4. enfoui (adj. / part.)
Participe de enfouir (mettre en terre, ensevelir). Au figuré (ici) : profondément caché, dissimulé aux regards comme un trésor sous le sol — le sens enfoui de la peine. Registre soutenu, riche d'une image d'ensevelissement et de secret. À rapprocher de enseveli, mais enfoui insiste sur la dissimulation volontaire ou naturelle plutôt que sur l'écrasement.
5. ardu (adj.)
Du latin arduus (escarpé, en pente raide). D'abord dit d'une hauteur difficile à gravir, le mot s'est appliqué par métaphore à toute entreprise qui exige un grand effort : une tâche ardue, un chemin ardu. Registre soutenu. L'image montagnarde d'origine — la pente à vaincre — convient particulièrement à ce troisième « chemin » vers le sens.
🔊 Audio
Conseil : Écoutez le récit du vieux médecin en prêtant l'oreille aux plus-que-parfaits — ces auxiliaires à l'imparfait (avait, était) suivis d'un participe. Ils tissent l'arrière-plan du drame, ce « déjà arrivé » sur lequel se détache le présent de l'entretien. Savoir les entendre, c'est suivre sans peine la profondeur temporelle d'un récit.
✍️ Exercices
1. Conjugaison — Plus-que-parfait
Mettez le verbe entre parenthèses au plus-que-parfait.
- Frankl expliqua ce qu'il (comprendre) au camp.
- Le médecin ne s'était pas remis de la mort qui l' (frapper).

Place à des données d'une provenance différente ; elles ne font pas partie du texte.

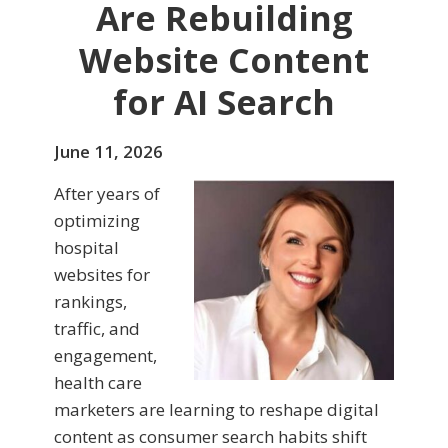
Are Rebuilding
Website Content
for AI Search
June 11, 2026
After years of
optimizing
hospital
websites for
rankings,
traffic, and
engagement,
health care
marketers are learning to reshape digital
content as consumer search habits shift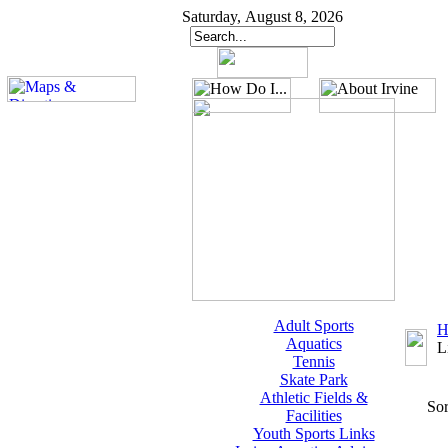
Saturday, August 8, 2026
Adult Sports
H
Aquatics
L
Tennis
Skate Park
Athletic Fields &
Sor
Facilities
Youth Sports Links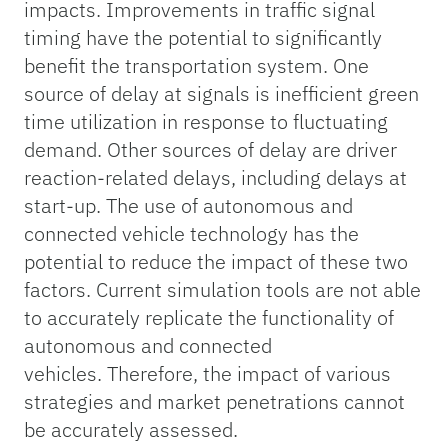
impacts. Improvements in traffic signal
timing have the potential to significantly
benefit the transportation system. One
source of delay at signals is inefficient green
time utilization in response to fluctuating
demand. Other sources of delay are driver
reaction-related delays, including delays at
start-up. The use of autonomous and
connected vehicle technology has the
potential to reduce the impact of these two
factors. Current simulation tools are not able
to accurately replicate the functionality of
autonomous and connected
vehicles. Therefore, the impact of various
strategies and market penetrations cannot
be accurately assessed.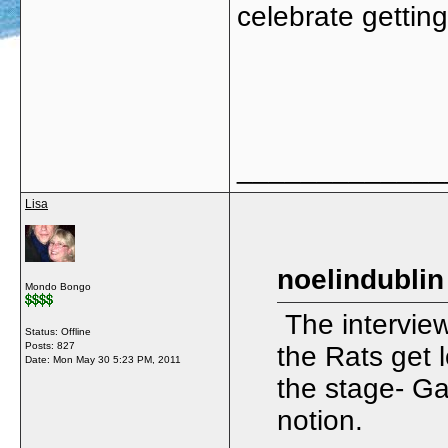
celebrate gettin
_____________
Lisa
noelindublin
Mondo Bongo
The interview
Status: Offline
Posts: 827
the Rats get 
Date:
Mon May 30 5:23 PM, 2011
the stage- Ga
notion.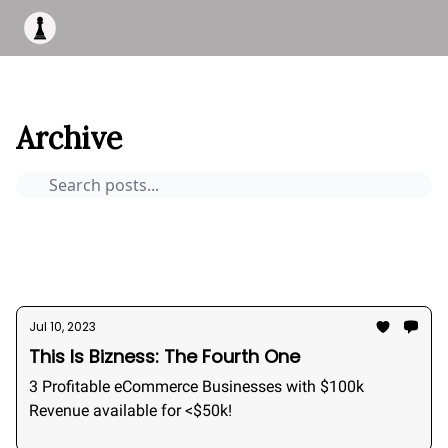
Apply to work with me
Acquisiton AI
Pocket Fund
Terms of
This Is Bizness
Archive
Page 6
Archive
Pocket Deals
How to buy a business
Bizness Breakdowns
Acquisition Stories
2026
Jul 10, 2023
This Is Bizness: The Fourth One
3 Profitable eCommerce Businesses with $100k
Revenue available for <$50k!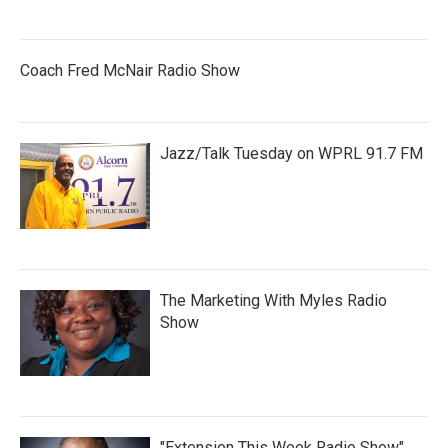
Coach Fred McNair Radio Show
Jazz/Talk Tuesday on WPRL 91.7 FM
The Marketing With Myles Radio
Show
"Extension This Week Radio Show"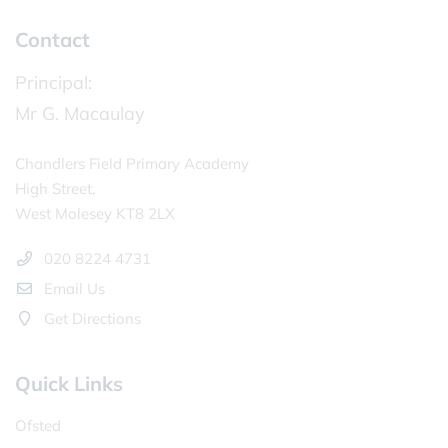
Contact
Principal:
Mr G. Macaulay
Chandlers Field Primary Academy
High Street,
West Molesey KT8 2LX
020 8224 4731
Email Us
Get Directions
Quick Links
Ofsted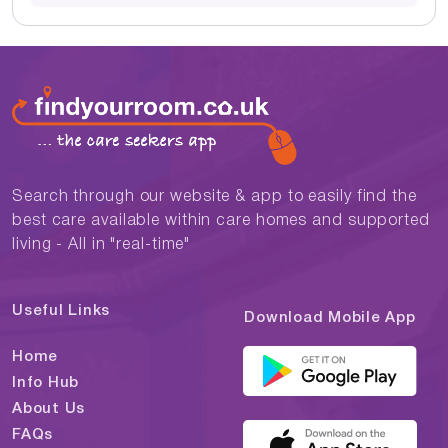
Search through our website & app to easily find the
best care available within care homes and supported
living - All in "real-time"
Useful Links
Download Mobile App
Home
Info Hub
About Us
FAQs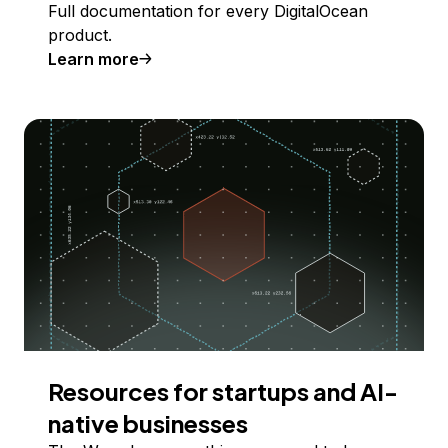
Full documentation for every DigitalOcean
product.
Learn more
Resources for startups and AI-
native businesses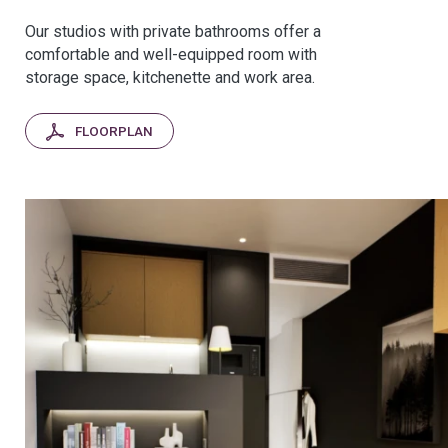
Our studios with private bathrooms offer a
comfortable and well-equipped room with
storage space, kitchenette and work area.
FLOORPLAN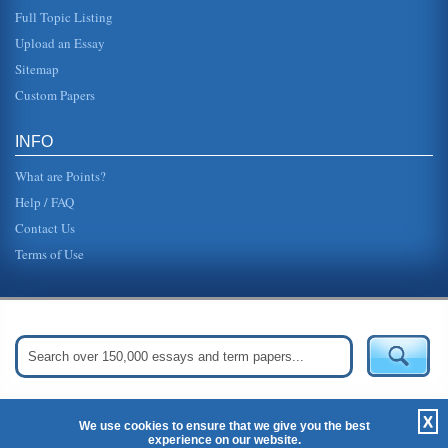
Full Topic Listing
Upload an Essay
Sitemap
Custom Papers
INFO
What are Points?
Help / FAQ
Contact Us
Terms of Use
Get Started:
Create Your Free Account Now »
X
We use cookies to ensure that we give you the best
experience on our website.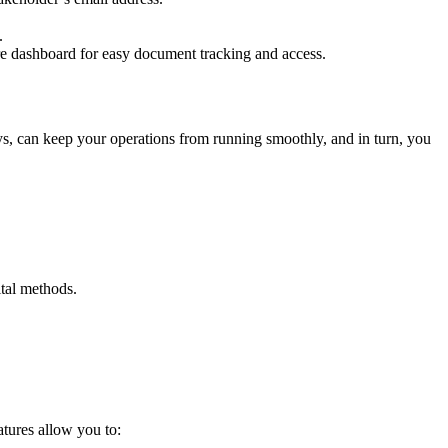
s.
cure dashboard for easy document tracking and access.
ys, can keep your operations from running smoothly, and in turn, you
ital methods.
atures allow you to: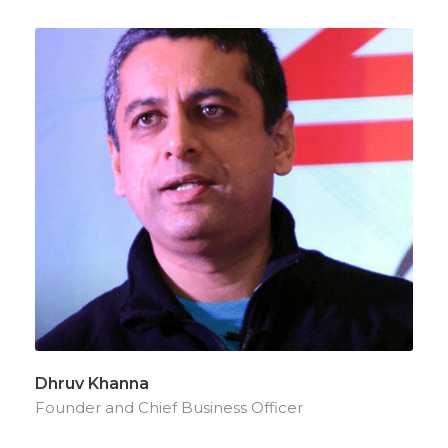
Dhruv Khanna
Founder and Chief Business Officer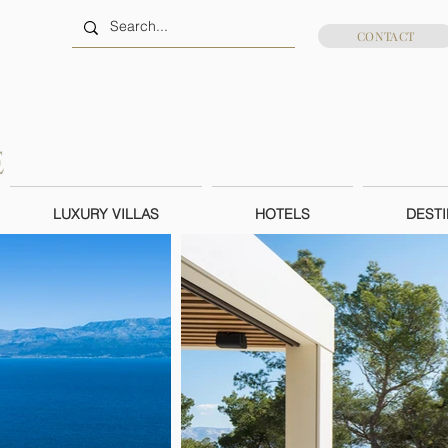
CONTACT
LUXURY VILLAS
HOTELS
DESTI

- Ils racontèrent les épreuves qu'ils (traverser).
2. Vrai ou faux ?
- Les trois chemins sont réservés à une élite instruite.
- Frankl tient l'amour pour la voie la plus haute.
- Le sens supprime purement et simplement la douleur.
3. Système hypothétique (irréel du passé)
Complétez avec le plus-que-parfait et le conditionnel passé.
- Si le médecin _______ (mourir) le premier, sa femme _______ (souffrir) à sa place.
- Si Frankl l'_______ (consoler) par de belles phrases, il ne l'_______ (apaiser) pas vraiment.
4. Mini-essai (150-200 mots)
- Sujet : « Peut-on trouver un sens dans une souffrance que l'on ne choisit pas ? » Appuyez-vous sur l'exemple du vieux médecin. Employez au moins deux plus-que-parfaits pour évoquer un arrière-plan passé. Conseil de rédaction : ouvrez par la thèse des trois chemins, concentrez-vous sur le troisième, illustrez par le cas rapporté, puis dégagez la nuance : le sens transmue la douleur sans la nier.